Iconic images of La Rocco Tower, Gorey Castle and St Aubin’s Bay accompanied by friendly personal messages will be crossing the globe in the post in the next few weeks.
But the messages will not be ordinary holiday updates, nor will the recipients be family members or friends. The postcards are destined for prisons and detention centres which hold journalists imprisoned for speaking out against repressive regimes.
They have been identified by the Jersey branch of Amnesty International which is inviting members of the public, as well as Amnesty supporters in the island, to join a campaign in support of imprisoned journalists in countries including the United Arab Emirates and China. Participants will be asked to compose their own personal messages on the reverse of postcards donated by hotels in the island.
Explaining the campaign, Amnesty’s local Treasurer Patrick McCarthy told Express that the aim was both to give support to the individuals concerned but also to draw attention to their plight by arousing the curiosity of their captors.

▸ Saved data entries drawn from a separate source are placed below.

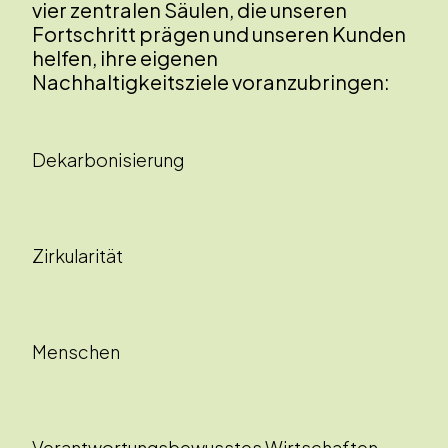
vier zentralen Säulen, die unseren
Fortschritt prägen und unseren Kunden
helfen, ihre eigenen
Nachhaltigkeitsziele voranzubringen:
Dekarbonisierung
Zirkularität
Menschen
Verantwortungsbewusstes Wirtschaften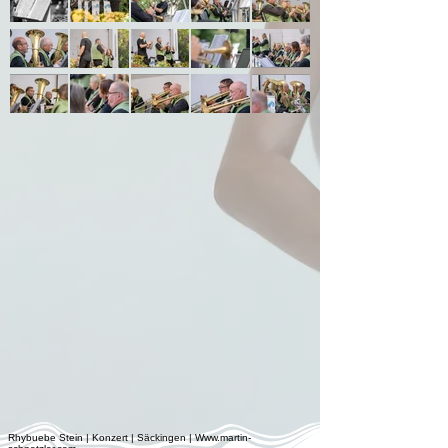
Rhybuebe Stein | Konzert | Säckingen |
Www.martin-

Pictured: The postcards aim was to give support to the imprisoned journalists but also to draw attention to their plight.
“A lot of those people will not even have heard of Jersey but if someone receives five postcards, it will be a source of moral support to them. If they receive 50, their jailors may say to themselves, ‘Where is this place ‘Jersey’?’ If they get 500, the Minister responsible may stop and think that there must be something special about this person. Is it time that he should be released without charge?”

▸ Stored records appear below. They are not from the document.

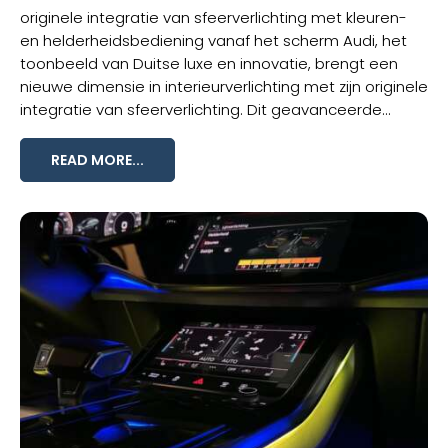
originele integratie van sfeerverlichting met kleuren-
en helderheidsbediening vanaf het scherm Audi, het
toonbeeld van Duitse luxe en innovatie, brengt een
nieuwe dimensie in interieurverlichting met zijn originele
integratie van
sfeerverlichting
. Dit geavanceerde...
READ MORE...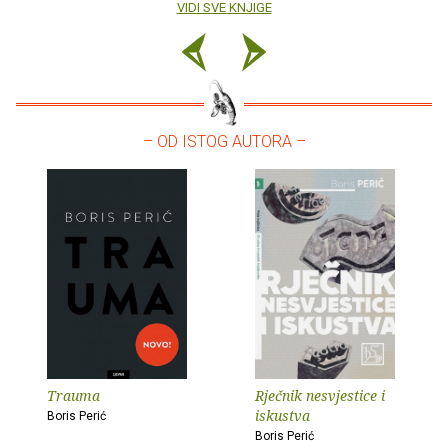
VIDI SVE KNJIGE
– OD ISTOG AUTORA –
Trauma
Rječnik nesvjestice i
iskustva
Boris Perić
Boris Perić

According to Amnesty International, an average of one journalist a day is imprisoned for speaking out against repressive regimes throughout the world. The challenge, according to Mr McCarthy, is to establish the location in which they are being held, which may change without warning.
Amnesty in Jersey has been researching the fate of some two dozen journalists, some of whom who will feature in the postcard campaign which is the first step in trying to secure their release.
The Jersey branch will then be following up the cards by sending formal letters to the president, the head of the judiciary and the minister of the interior in the countries concerned to ask them to release the prisoners. “We hope that by then they will already have heard of them through the postcards,” said Mr McCarthy.
If the campaign is successful it could be adopted in other places. Amnesty in Jersey plan to use their international network to promote the idea with other branches throughout the world.
The journalists ultimately selected for the campaign include the human rights blogger and poet Ahmed Mansoor, jailed for ten years in the United Arab Emirates for “publishing false information, rumour and lies about the UAE that would damage the country’s social harmony and unity.”
Winner of the Martin Ennals Award for Human Rights Defenders, he has had his case championed by both the United Nations and the European Parliament.
Pictured: The cards and information about the imprisoned journalists will be available at the Town Hall tonight.
Others include the so-called ‘iLabour three’, who are the editors of an independent online media website created in 2013 in China. Its three editors – Yang Zhengjun, Ke Chengbing and Wei Zhili – were arrested earlier this year and charged with ‘picking quarrels and provoking trouble’. They are currently detained in Shenzhen.
Those wishing to take part in the campaign are invited to the Town Hall this evening (Wednesday 15 May) at 18:00 where the cards and information about the imprisoned journalists will be available.
The organisers hope to send the cards off gradually over the course of the month so that they arrive over an extended period to increase their impact.